Nací hace cincuenta años con Parálisis Cerebral.

Al parecer, durante mi alumbramiento, acaecido en la propia vivienda, pudo haber algún problema que ocasionase una disminución de oxígeno en mi cerebro. Con seguridad, no lo sé. Pero, aprendí a no darle importancia al cómo, sino al que: a qué secuelas nos tuvimos que enfrentar mi madre y yo (una tetraparesia espástica con problemas de habla).

 

Si algún recuerdo tengo de mi infancia es el estar siempre al lado de mi madre: a sus pies, sobre una manta en el suelo, cuando estaba faenando en la cocina; de su mano, cuando íbamos por la calle; al levantarme y al acostarme, vistiéndome o desnudándome… y así, día tras día, mi madre a mi lado.

 

Por eso, cuando decidió que debía despegarme un poco de ella, buscó una escuela de párvulos donde aprendería, al menos, a decir pis y caca para poder quitarme el pañal con tres años de edad.

 

Ella me contó que su gran preocupación era si yo podía ir al colegio, como mi hermana mayor. Y aliviada, comentaba que los médicos le aseguraron que sí, que yo hablaría antes que andaría. ¡Vamos, qué tonta no era!

 

Realmente, he tenido una escolaridad normalizada gracias a mi madre. Con el tiempo descubrí que todo lo que parecía amabilidad y predisposición por parte del centro educativo, no eran más que el resultado de arduas negociaciones en las que mi madre se había comprometido, no sólo a llevarme y a recogerme del colegio, sino que evitaría que yo ocasionase cualquier molestia al resto de compañeras y, por encima de todo, al profesorado que no tenían la obligación de llevarme al baño, o de ayudarme a subir y a bajar las escaleras, ya que las aulas subirían de planta a medida que yo avanzaría en mi trayectoria escolar. Así, mi madre me llevaba y me recogía en el mismo aula.
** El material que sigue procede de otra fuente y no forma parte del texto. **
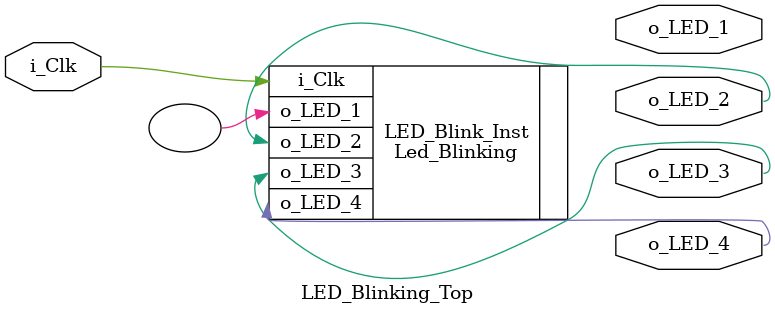
<source format=v>
module LED_Blinking_Top
 (input  i_Clk,
  output o_LED_1,
  output o_LED_2,
  output o_LED_3,
  output o_LED_4);
 
  // Input clock is 25 MHz
  // Generics represent count values to which internals count
  // before toggling their LEDs
  Led_Blinking #(.p_Counter_10Hz(1250000), 
              .p_Counter_5Hz(2500000), 
              .p_Counter_2Hz(6250000),
              .p_Counter_1Hz(12500000)) LED_Blink_Inst
    (.i_Clk(i_Clk),
     .o_LED_1(),    // this is perfectly OK to do
     .o_LED_2(o_LED_2),
     .o_LED_3(o_LED_3),
     .o_LED_4(o_LED_4));
 
endmodule
</source>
Y por supuesto, mi hermana se acercaba en los recreos para llevarme al baño. Yo me quedaba en clase, sin poder bajar al patio hasta que alguna compañera se atrevió a ayudarme cuando ya nos encontrábamos en el tercer curso.

 

También recuerdo la presencia de mi madre durante mis estancias hospitalarias, atendiéndome o durmiendo en el sillón de la habitación. Lo que sí percibía es que siempre tenía prisa: bien porque tenía que hacer la comida o ir a la compra, o atender a mi hermana pequeña. Sus ausencias eran para mí eternas y, en algunas ocasiones, sentía la angustia de que no la volvería a ver y que me dejaría allí.

 

Esos temores los fui perdiendo poco a poco, a medida que empecer a controlar el tiempo. “Diez minutos no son nada, pero media hora… algo le tuvo que pasar”, rumiaba en mi cabeza. Y cuando entraba por la puerta, sentía un enorme alivio: mi madre ya estaba allí, nada malo me podía suceder.

 

A pesar de que con la edad, el desapego fue en aumento, la necesidad de mi madre no disminuyó. Cuando me fui a estudiar fuera de mi lugar de residencia, sobre todo al principio, unas lágrimas corrían por mi rostro al ver una foto de mi madre o al oír su voz tras el teléfono. Sin embargo, sobreviví.

 

El destino quiso que yo obtuviera un puesto de trabajo en mi provincia y, como no, me quedé en casa de mis padres, al lado de mi madre, con la esperanza de tener mi propia casa no muy lejos de la suya.

 

Hubo varios conatos de independencia, pero el destino, o mis propias decisiones, quisieron que volviera a casa con mamá. Tanto es así que empecé a pensar que a dónde no podía llegar por mí misma, llegaría junto con la ayuda de mi madre. Como si ella fuese una prolongación mía.

 

Los años transcurrieron y la vejez con sus achaques se hizo presente en la figura omnipresente de mi madre. Cuando me quise dar cuenta, vi que ella ya no podía llegar por sí misma a lugares a los cuales yo podía acompañarla.

 

Acompañarla y cuidarla, estando ahí, a su lado, intentando sin poder llegar a serlo, una prolongación suya.